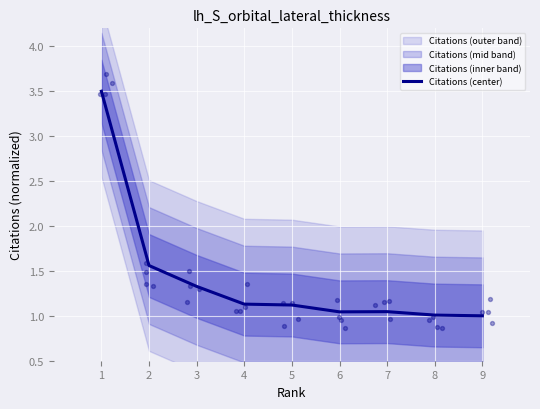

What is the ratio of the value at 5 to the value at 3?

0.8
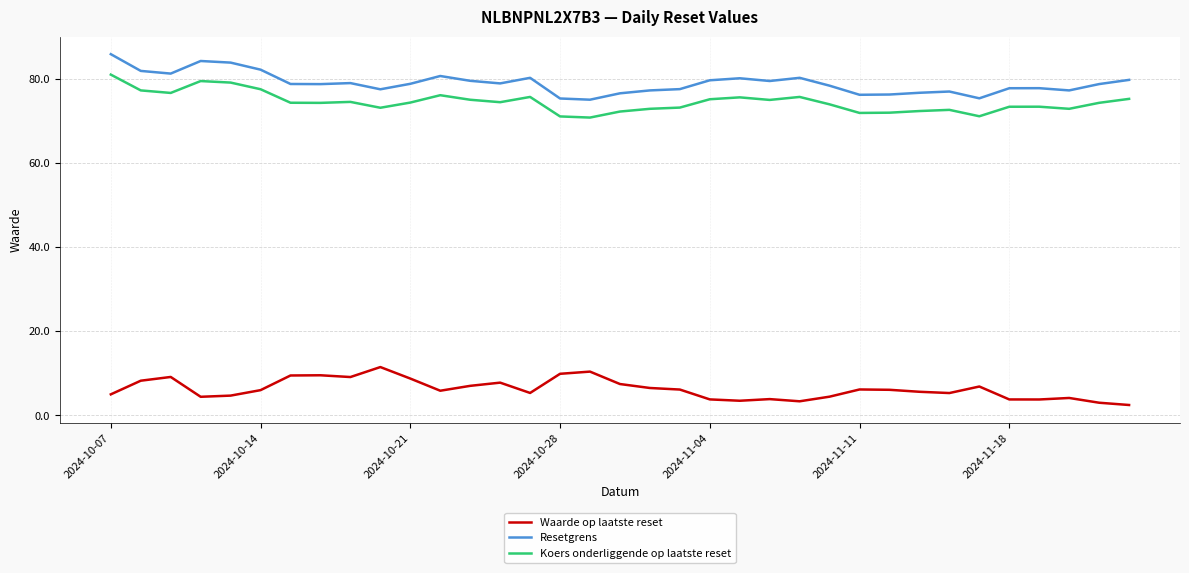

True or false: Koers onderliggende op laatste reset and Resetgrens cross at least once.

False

=====

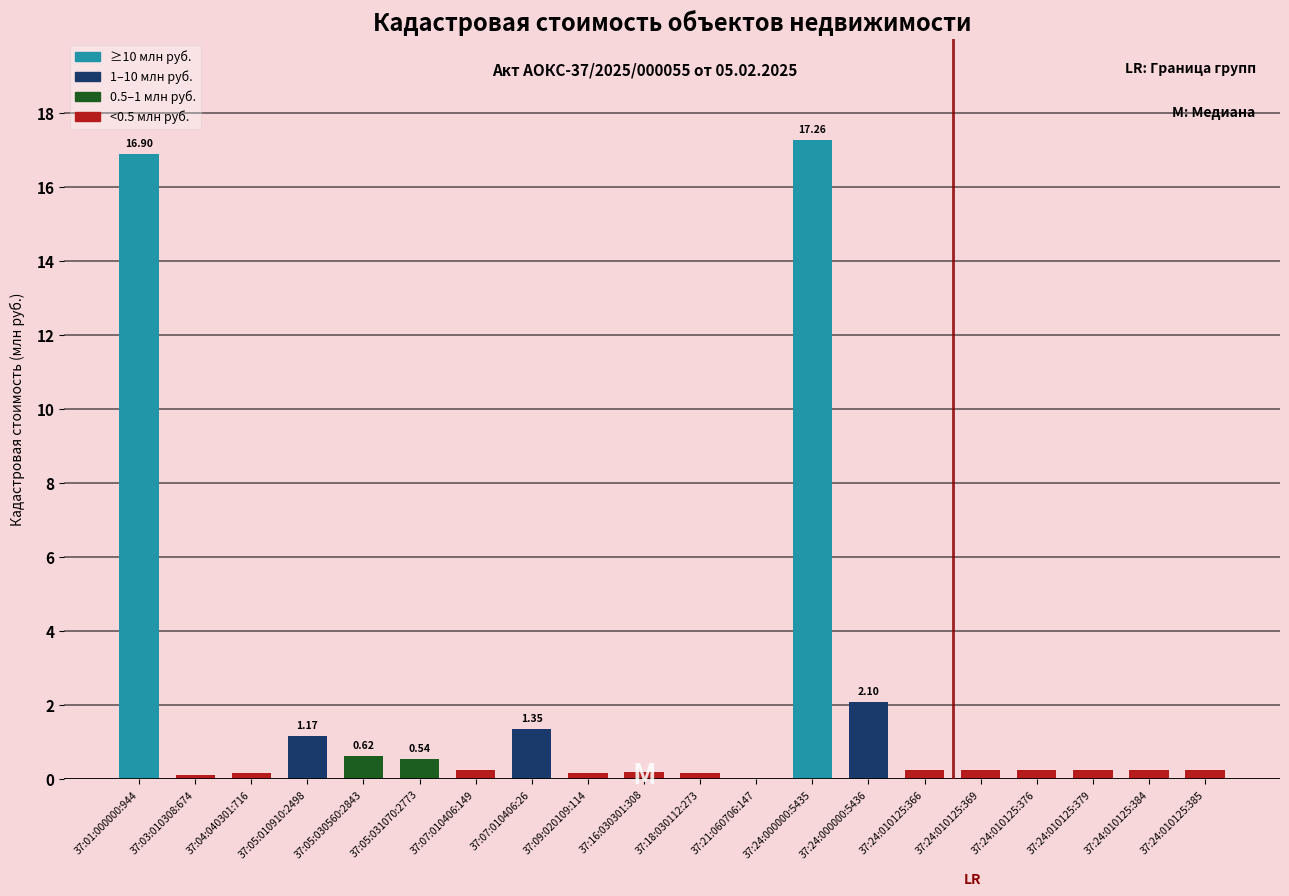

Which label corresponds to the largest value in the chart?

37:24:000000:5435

=====

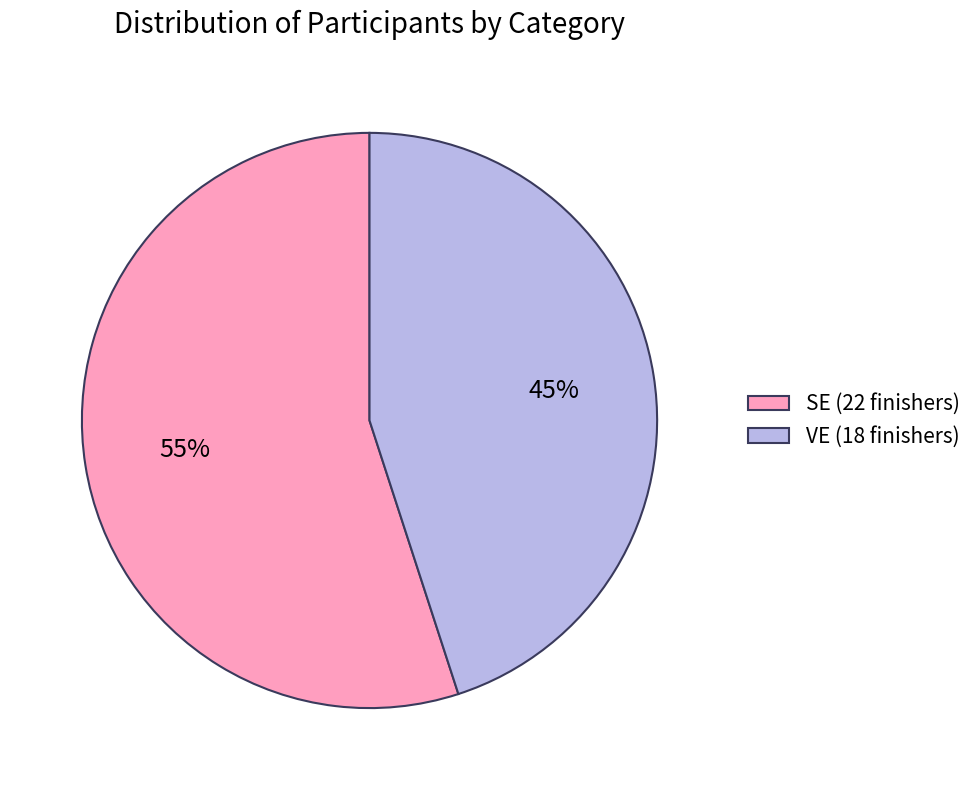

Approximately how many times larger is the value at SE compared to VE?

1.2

=====

> [JOB ITEM]:
From the data above, pull out the part that opens with the line containing "What is the" and closes with the line containing "True or false: Koers", keeping both of those lines and copying every line word for word. Omit any pictures from your answer.

> [WRITTEN SOLUTION]:
What is the ratio of the value at 5 to the value at 3?

0.8

True or false: Koers onderliggende op laatste reset and Resetgrens cross at least once.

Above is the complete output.